-- What is needed --
What is needed here is every record, retyped without any change.

-- Records shown --
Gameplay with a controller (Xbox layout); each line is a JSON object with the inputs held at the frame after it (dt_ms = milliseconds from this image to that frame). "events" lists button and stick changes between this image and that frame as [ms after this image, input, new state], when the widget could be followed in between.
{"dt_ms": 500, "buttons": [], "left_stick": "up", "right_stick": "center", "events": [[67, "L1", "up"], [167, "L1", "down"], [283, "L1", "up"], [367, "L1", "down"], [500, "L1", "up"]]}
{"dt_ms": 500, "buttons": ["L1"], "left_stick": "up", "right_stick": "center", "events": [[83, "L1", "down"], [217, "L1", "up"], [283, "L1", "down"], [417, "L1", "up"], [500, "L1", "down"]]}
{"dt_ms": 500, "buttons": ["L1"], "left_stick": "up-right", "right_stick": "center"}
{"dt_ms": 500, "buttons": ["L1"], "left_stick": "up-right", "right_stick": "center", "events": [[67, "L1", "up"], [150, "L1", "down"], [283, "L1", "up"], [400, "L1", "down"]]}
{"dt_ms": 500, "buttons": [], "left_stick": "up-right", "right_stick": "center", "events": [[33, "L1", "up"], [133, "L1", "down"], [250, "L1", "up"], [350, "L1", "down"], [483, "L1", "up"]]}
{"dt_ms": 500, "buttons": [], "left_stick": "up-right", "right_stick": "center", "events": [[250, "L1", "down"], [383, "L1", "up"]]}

-- Result for this task --
Gameplay with a controller (Xbox layout); each line is a JSON object with the inputs held at the frame after it (dt_ms = milliseconds from this image to that frame). "events" lists button and stick changes between this image and that frame as [ms after this image, input, new state], when the widget could be followed in between.
{"dt_ms": 500, "buttons": [], "left_stick": "up", "right_stick": "center", "events": [[67, "L1", "up"], [167, "L1", "down"], [283, "L1", "up"], [367, "L1", "down"], [500, "L1", "up"]]}
{"dt_ms": 500, "buttons": ["L1"], "left_stick": "up", "right_stick": "center", "events": [[83, "L1", "down"], [217, "L1", "up"], [283, "L1", "down"], [417, "L1", "up"], [500, "L1", "down"]]}
{"dt_ms": 500, "buttons": ["L1"], "left_stick": "up-right", "right_stick": "center"}
{"dt_ms": 500, "buttons": ["L1"], "left_stick": "up-right", "right_stick": "center", "events": [[67, "L1", "up"], [150, "L1", "down"], [283, "L1", "up"], [400, "L1", "down"]]}
{"dt_ms": 500, "buttons": [], "left_stick": "up-right", "right_stick": "center", "events": [[33, "L1", "up"], [133, "L1", "down"], [250, "L1", "up"], [350, "L1", "down"], [483, "L1", "up"]]}
{"dt_ms": 500, "buttons": [], "left_stick": "up-right", "right_stick": "center", "events": [[250, "L1", "down"], [383, "L1", "up"]]}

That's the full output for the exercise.